Frequently Asked Questions
Answers to the most common questions from new and returning players.
Is World of Tanks: HEAT replacing the original World of Tanks?
No. HEAT is a completely separate, standalone game. Wargaming continues to develop and support the original World of Tanks. The two games coexist with different gameplay styles and audiences.
Is the game really free-to-play?
Yes. HEAT is free to download and play on all platforms. Monetization is through an optional battle pass and cosmetic shop (skins, camos, customization items). There are no pay-to-win stat boosts or premium ammunition.
Can I play with friends on different platforms?
Yes. HEAT supports full cross-play across Steam (PC), PlayStation 5, and Xbox Series X|S. Your account, progression, and unlocks are shared across all platforms via your Wargaming account.
Which Agent should a beginner choose?
Start with a straightforward fire-support Agent like Kent. His abilities are forgiving (area damage does not require pinpoint aim), his playstyle teaches good positioning, and his Ultimate can impact fights even if your mechanics are still developing.
What is the best fire mode for beginners?
Single Shot is the most intuitive — it mirrors classic FPS and tank game mechanics. It teaches trigger discipline and peek timing. Avoid Autocannons at first; heat management adds an extra cognitive load that new players do not need.
How do I counter ERA?
Two main approaches: (1) Volume of fire — Autocannons and Burst Magazines shred ERA layers with multiple rapid hits. (2) Brute force — high-alpha Single Shot shells can punch through ERA in one hit if their damage exceeds the ERA's total absorb+HP+mitigation. Flanking to hit unshielded sides is always effective.

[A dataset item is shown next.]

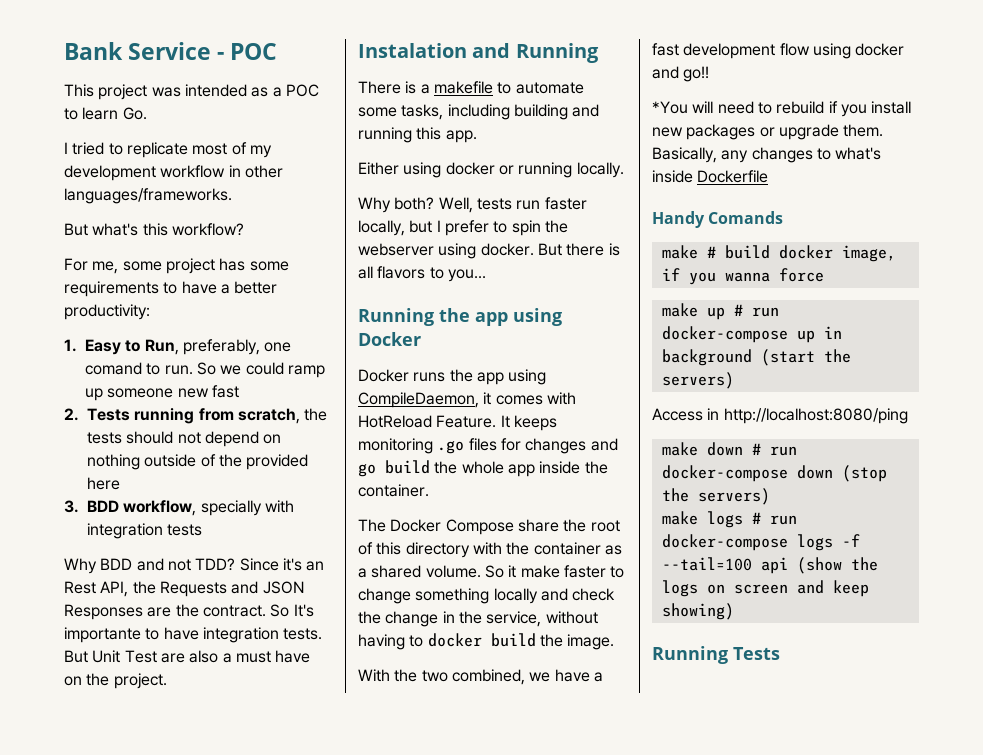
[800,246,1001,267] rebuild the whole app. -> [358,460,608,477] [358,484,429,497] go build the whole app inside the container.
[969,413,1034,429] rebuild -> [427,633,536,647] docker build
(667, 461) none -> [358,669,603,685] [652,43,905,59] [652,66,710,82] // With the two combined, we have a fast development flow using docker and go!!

Is there ranked / competitive mode?
At launch, HEAT focuses on casual and unranked matchmaking. Wargaming has stated that ranked play is planned for a future season. The current focus is building the player base and balancing the launch roster.
Does HEAT have artillery like the original WoT?
No. There is no indirect-fire artillery class in HEAT. Some Agents (like Kent and Chopper) have area-denial abilities that function similarly, but there is no satellite-view click-to-damage mechanic.
How does the Agent Skill progression work?
Earn Agent XP by playing matches with a specific Agent. Level up to unlock Skill Points. Spend Skill Points to equip up to 4 Skills (Trait, Ability, Attribute, Ultimate). Skills activate mid-match by earning Activation Points through combat performance. Higher-tier skills cost more points.
Can I change my Agent mid-match?
No. Agent selection is locked for the duration of the match, similar to hero shooters like Overwatch. Choose your Agent based on the map and your team's composition before spawning in.